(Camera intrinsics data)
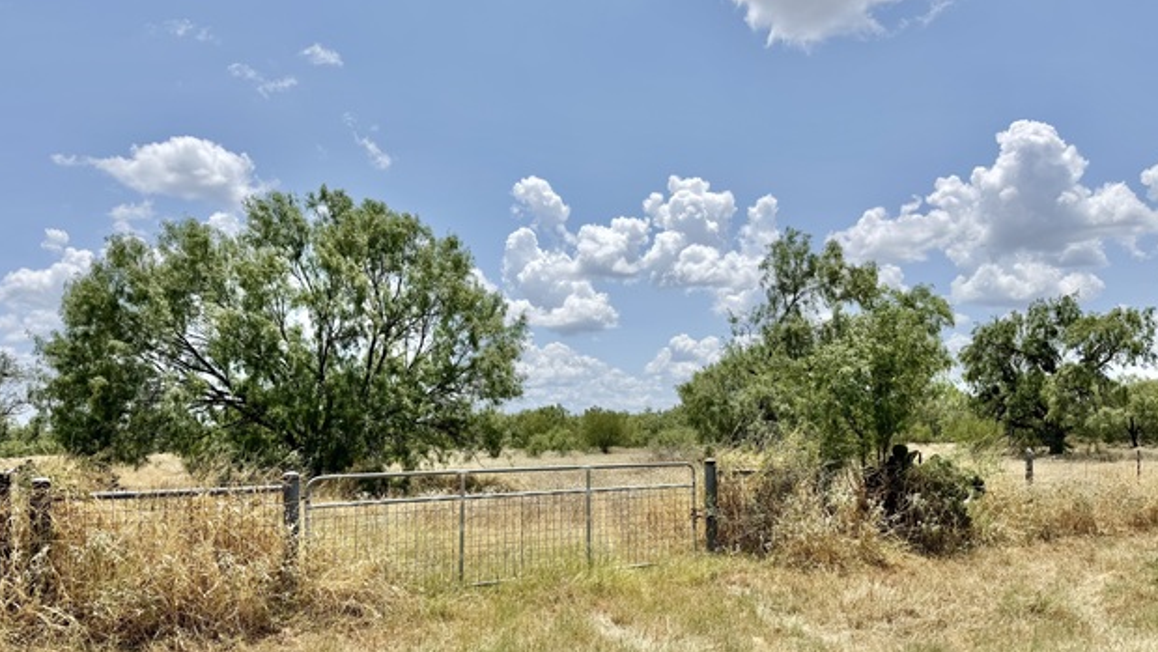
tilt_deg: +1.6
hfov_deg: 69.8
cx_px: 568
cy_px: 417
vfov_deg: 42.5
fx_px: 829
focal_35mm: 27
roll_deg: +0.1
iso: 80
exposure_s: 1/8130
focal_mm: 6.76
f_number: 1.78
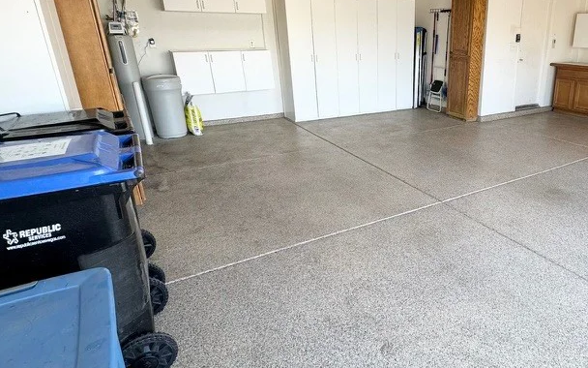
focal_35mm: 25
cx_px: 418
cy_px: 181
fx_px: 401
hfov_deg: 69.2
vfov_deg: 49.3
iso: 40
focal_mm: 2.22
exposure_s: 1/136
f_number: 2.2
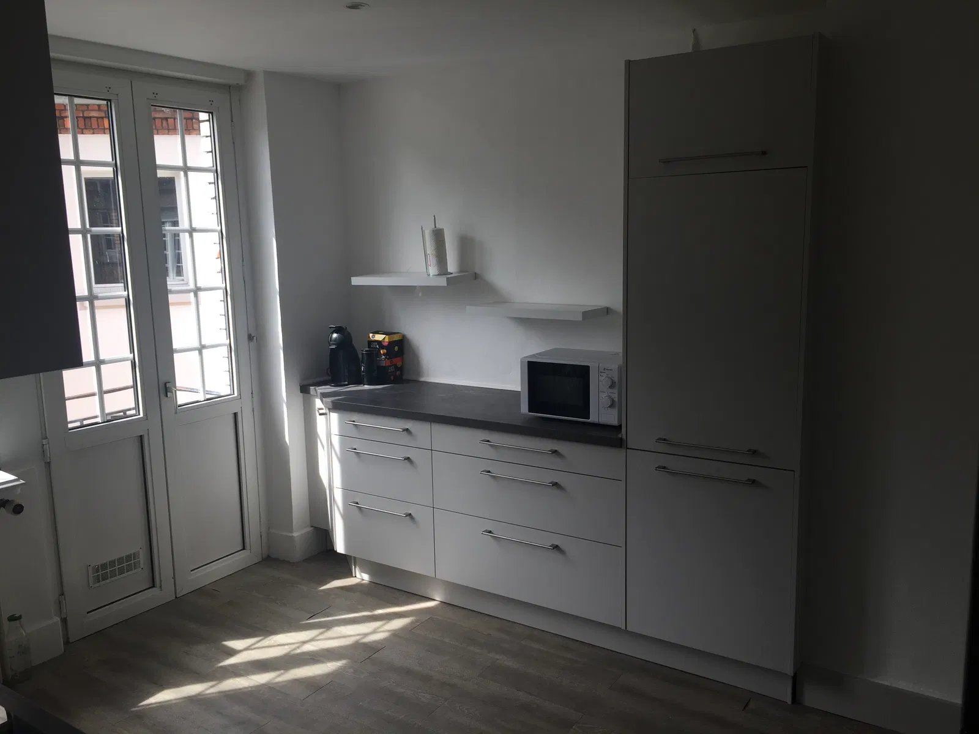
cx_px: 490
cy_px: 367
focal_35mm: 29
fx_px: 820
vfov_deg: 48.2
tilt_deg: -9.9
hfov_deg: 61.7
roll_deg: +1.3
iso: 32
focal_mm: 4.15
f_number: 2.2
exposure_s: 1/170
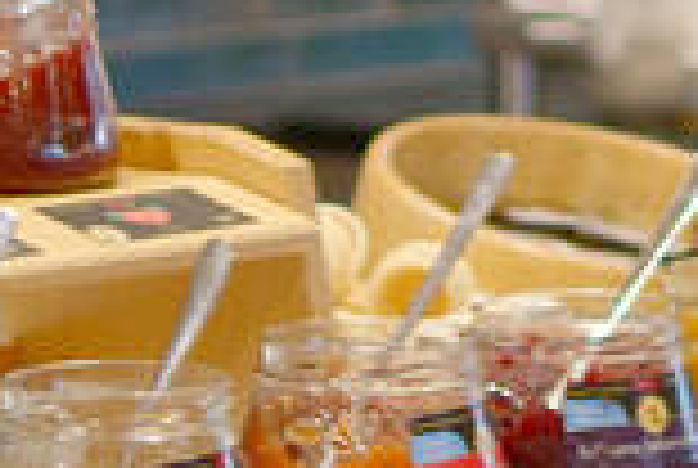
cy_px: -128
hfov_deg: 6.4
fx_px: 6158
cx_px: 838
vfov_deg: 4.3
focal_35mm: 317
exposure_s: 1/320
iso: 400
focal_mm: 33
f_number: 1.4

# WHAT YOU ARE ASKED TO DO
Images are to be omitted; repeat the remaining data above exactly.

# EXPECTED OUTPUT
tilt_deg: +1.6
hfov_deg: 69.8
cx_px: 568
cy_px: 417
vfov_deg: 42.5
fx_px: 829
focal_35mm: 27
roll_deg: +0.1
iso: 80
exposure_s: 1/8130
focal_mm: 6.76
f_number: 1.78
focal_35mm: 25
cx_px: 418
cy_px: 181
fx_px: 401
hfov_deg: 69.2
vfov_deg: 49.3
iso: 40
focal_mm: 2.22
exposure_s: 1/136
f_number: 2.2
cx_px: 490
cy_px: 367
focal_35mm: 29
fx_px: 820
vfov_deg: 48.2
tilt_deg: -9.9
hfov_deg: 61.7
roll_deg: +1.3
iso: 32
focal_mm: 4.15
f_number: 2.2
exposure_s: 1/170
cy_px: -128
hfov_deg: 6.4
fx_px: 6158
cx_px: 838
vfov_deg: 4.3
focal_35mm: 317
exposure_s: 1/320
iso: 400
focal_mm: 33
f_number: 1.4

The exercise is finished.